Data Synchronization

This section allows you to set a LDAP server connection. After the setup, the connection will be used to automatically update and synchronize persons data.

Important

TRASSIR ACS supports synchronization with LDAP servers using LDAPv3 protocol and Basic authentication.

Data synchronization is available with a LICENSE_PACS_SYNC_LDAP license purchased in addition to the base TRASSIR ACS license on the server.

Available licenses are listed in the server settings on the tab License.

To open the section go to Plugins -> Access Control -> Data synchronization.

To create new connection press Add source, select LDAP and perform the following:

  1. Enter the Name of the source.

  2. Setup a LDAP server connection.

    The server connection settings window opens, fill the fields: Address, Port, Login and Password.

    To test the connection press Test connection.

  3. Set the synchronization parameters.

    Enter a LDAP tree search start point in the Directory field to indicate the section to execute the data requests in (e.g., a division or organization). Use the Filter field to enter conditions to limit the list of persons to be synchronized (e.g., active users or certain roles).

    In When deleting in AD select what to do when deleting an Access Control person from a LDAP server: Remove person or Block person.

    Press next to Person ID in AD and select an attribute to use as a unique person ID for data synchronization.

  4. To use server groups set on the LDAP server as access levels, check Use AD groups as access levels and select groups.

  5. Set the synchronization interval.

    Check Periodic synchronization and enter the time interval for the synchronization.

  6. Check Block AD accounts outside work areas.

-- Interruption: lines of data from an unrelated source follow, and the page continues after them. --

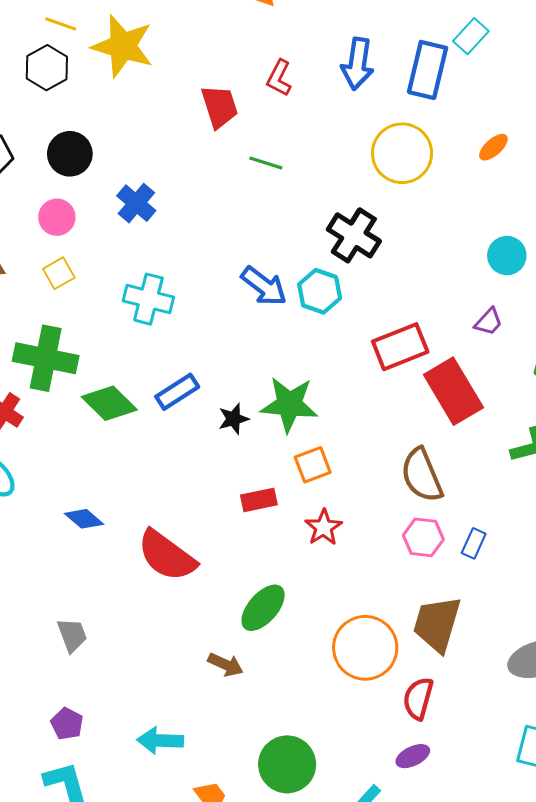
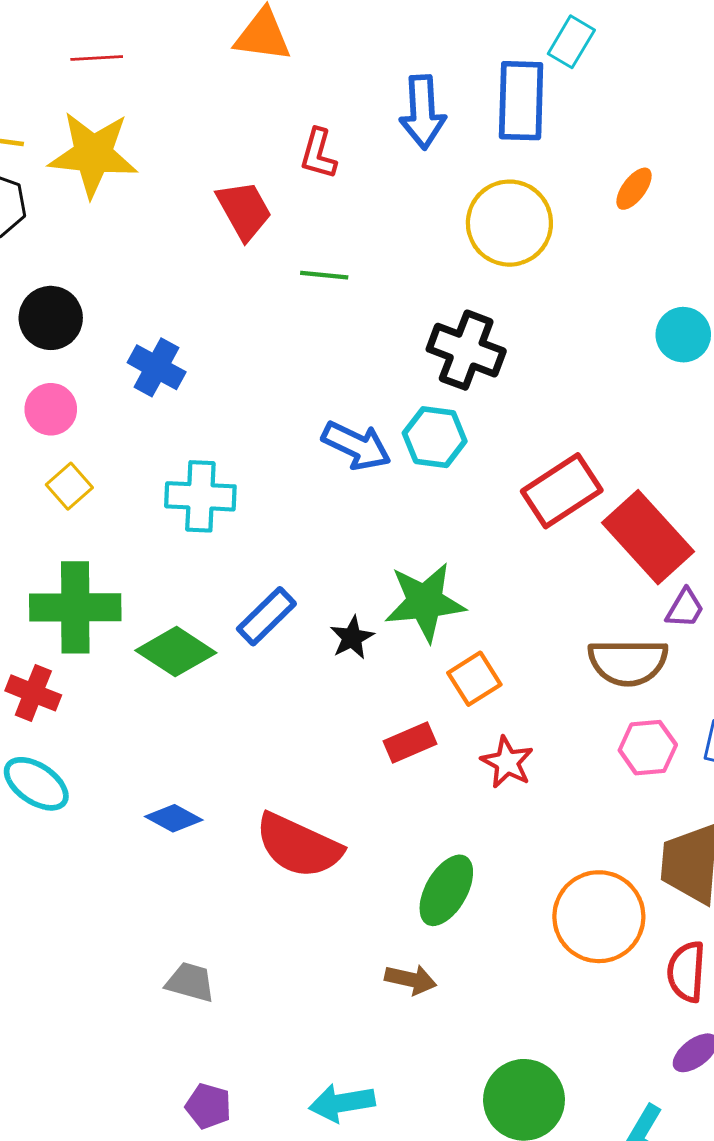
purple trapezoid: (489, 322) -> (685, 608), moved
brown semicircle: (422, 475) -> (628, 662), turned -56
gray trapezoid: (72, 635) -> (190, 982), turned -42

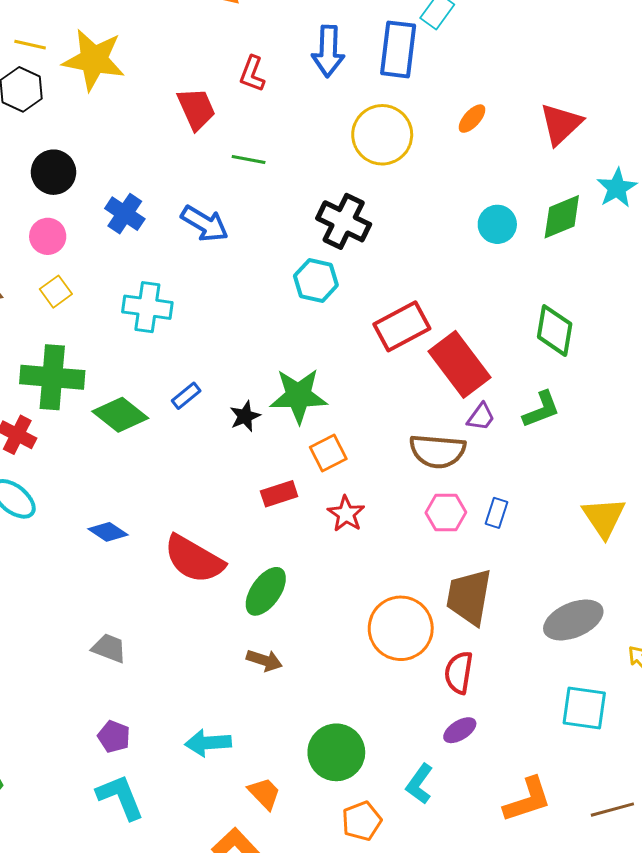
blue arrow: (356, 446) -> (205, 224), moved
blue rectangle: (266, 616) -> (186, 396), size x0.7
green ellipse: (446, 890) -> (266, 591), moved

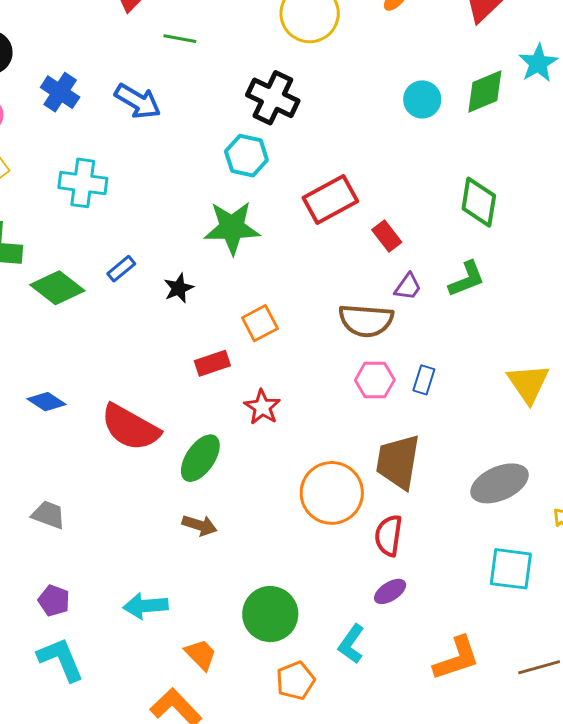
red rectangle: (460, 364) -> (387, 236), size x0.5
green star: (298, 396) -> (232, 228), moved
red star: (346, 514) -> (262, 407), moved

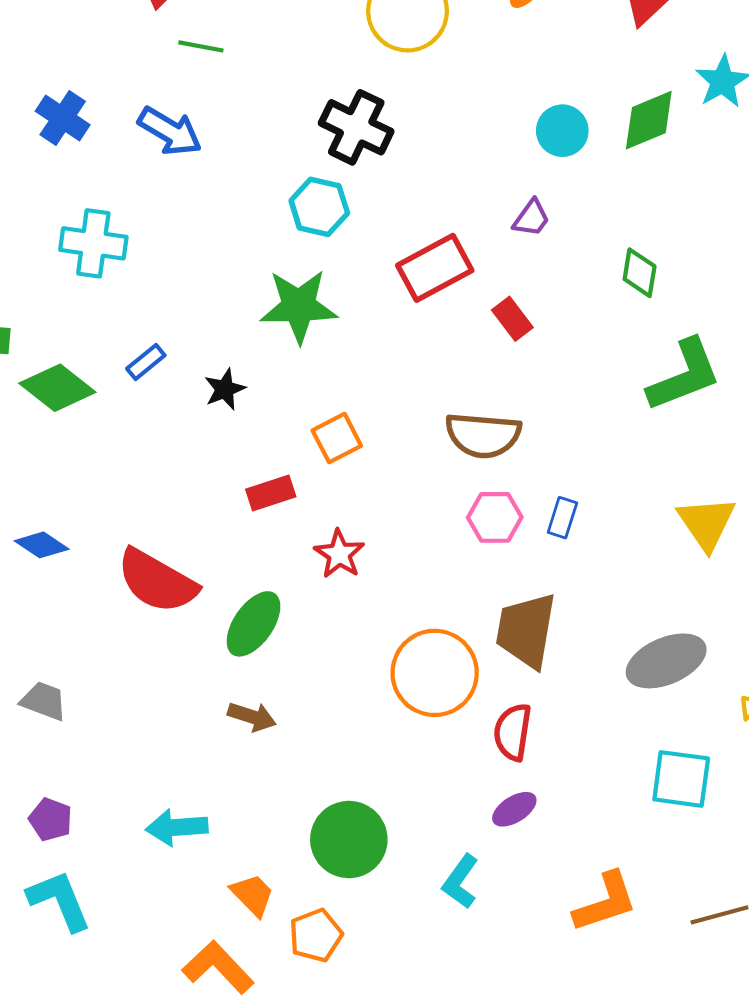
green line: (180, 39) -> (201, 46), moved
green diamond: (479, 202) -> (640, 273), size x0.7
green L-shape: (467, 279) -> (684, 375), moved, size x1.5
purple trapezoid: (408, 287) -> (531, 218), moved
orange pentagon: (295, 681) -> (316, 935), moved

As a result, the Active Directory account will be available to the person only within their work area. Otherwise, the account will be blocked on the LDAP server until the person returns to their work area.

    Important

    The block will work under the following conditions:

    • Work areas are present in the Access Control settings (see Areas).
    • An Active Directory account and work areas are selected for the person (see Creating a new person).

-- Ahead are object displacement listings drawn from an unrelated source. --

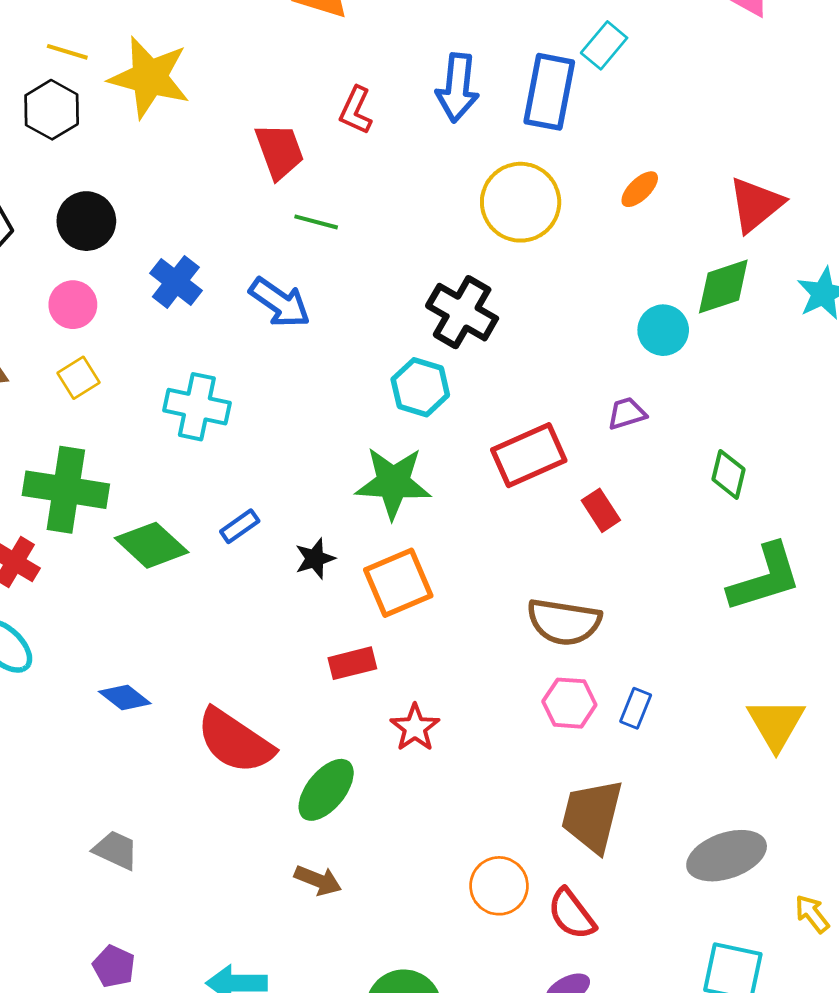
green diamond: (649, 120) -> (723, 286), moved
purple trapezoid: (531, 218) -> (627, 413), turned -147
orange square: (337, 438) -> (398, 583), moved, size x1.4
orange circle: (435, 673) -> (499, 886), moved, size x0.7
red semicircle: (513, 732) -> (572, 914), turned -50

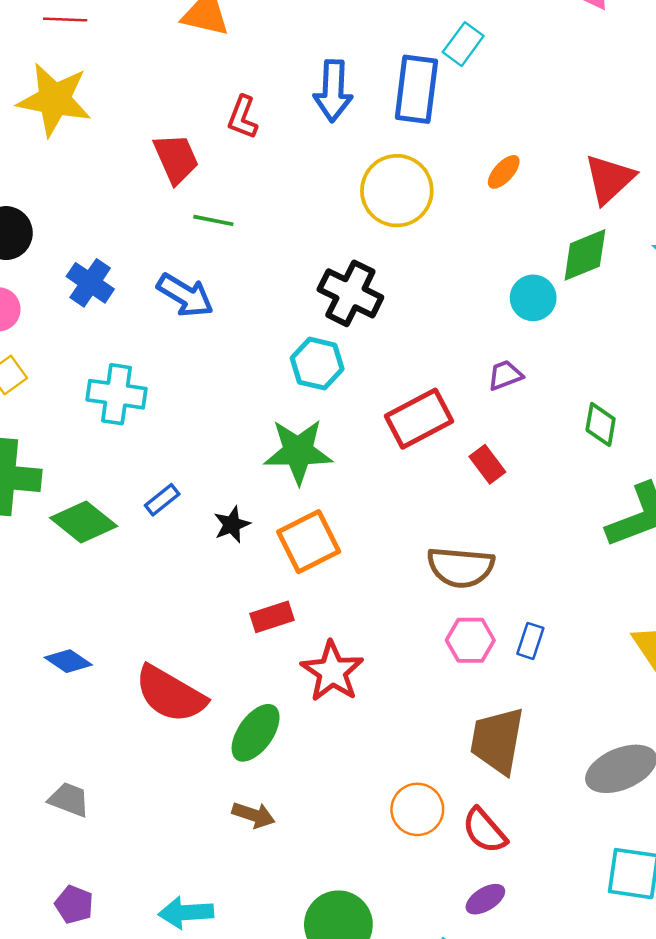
red star: (415, 728) -> (332, 671), size x1.4

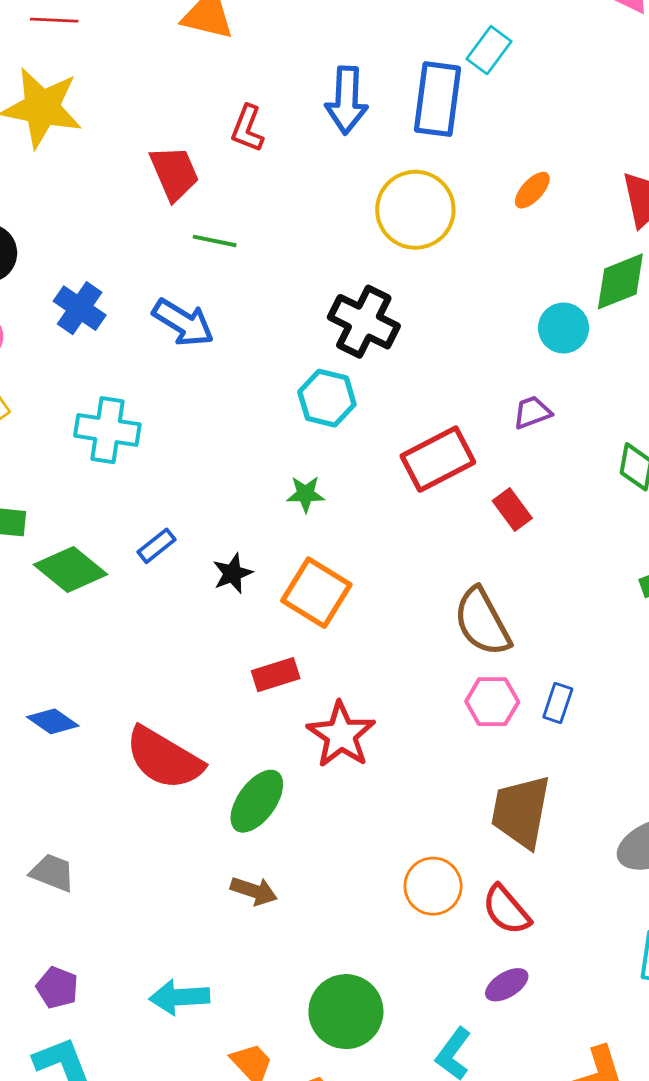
green star: (298, 451) -> (306, 494), size x0.5
orange square: (309, 542) -> (316, 593), turned -32
brown semicircle: (461, 567) -> (482, 622), turned 56

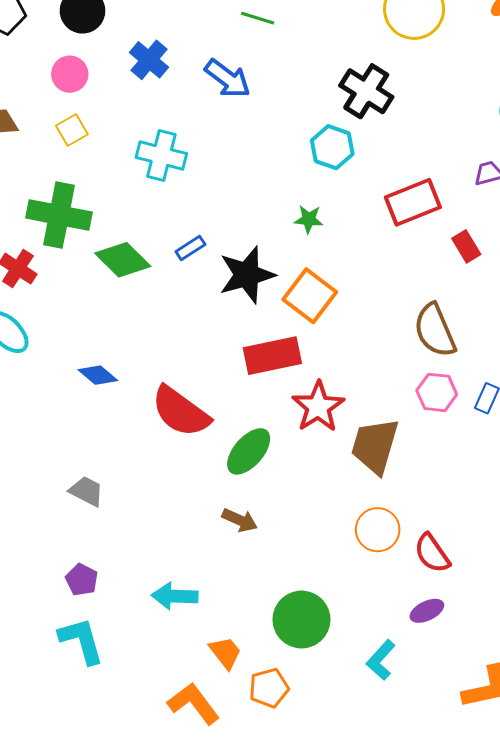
black star: (233, 573) -> (247, 275), size x1.8
red rectangle: (276, 675) -> (272, 356), size x1.6
brown trapezoid: (521, 812) -> (375, 446), moved

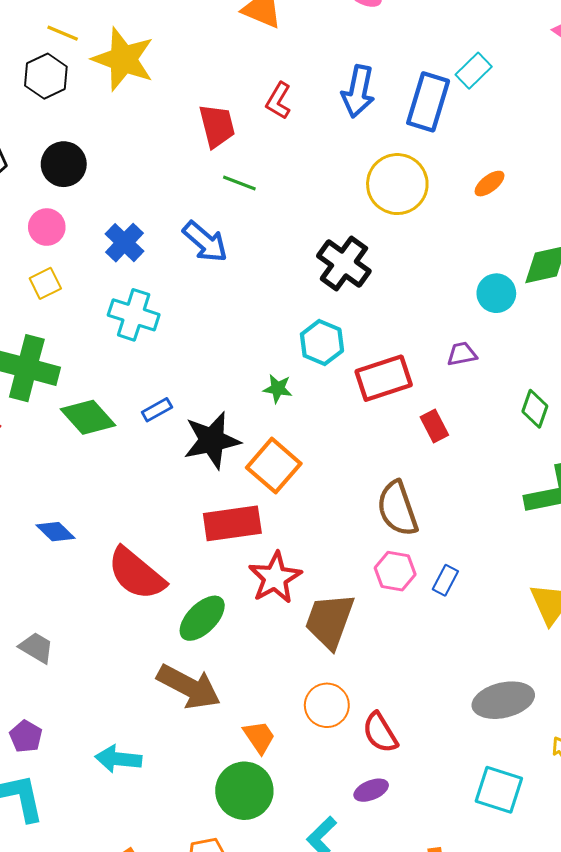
blue cross: (149, 60) -> (124, 243), moved
cyan hexagon: (332, 147) -> (322, 343), moved
brown arrow: (240, 520) -> (189, 687), size x1.8
orange trapezoid: (225, 653) -> (259, 737), moved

    The Active Directory account will not be blocked for a person, if it matches the username in the LDAP server connection settings.

  7. Select the synchronization attributes.

    Press Select Fields and select the person attributes to be filled with data from the LDAP server.

    To select the LDAP server user attribute to be placed in the field press and select it from the list.

  8. Save the connection parameters. Press Synchronize data to start the synchronization.

Tip

If the synchronization is successful:

  • In the Personnel section, a group named as in the field Name will be created with the list of persons downloaded from the server.
  • Fields selected to be used as the synchronization attributes will be inaccessible to edit for all downloaded persons.
  • In the Access levels section, the access levels will be created corresponding to the groups in the connection settings.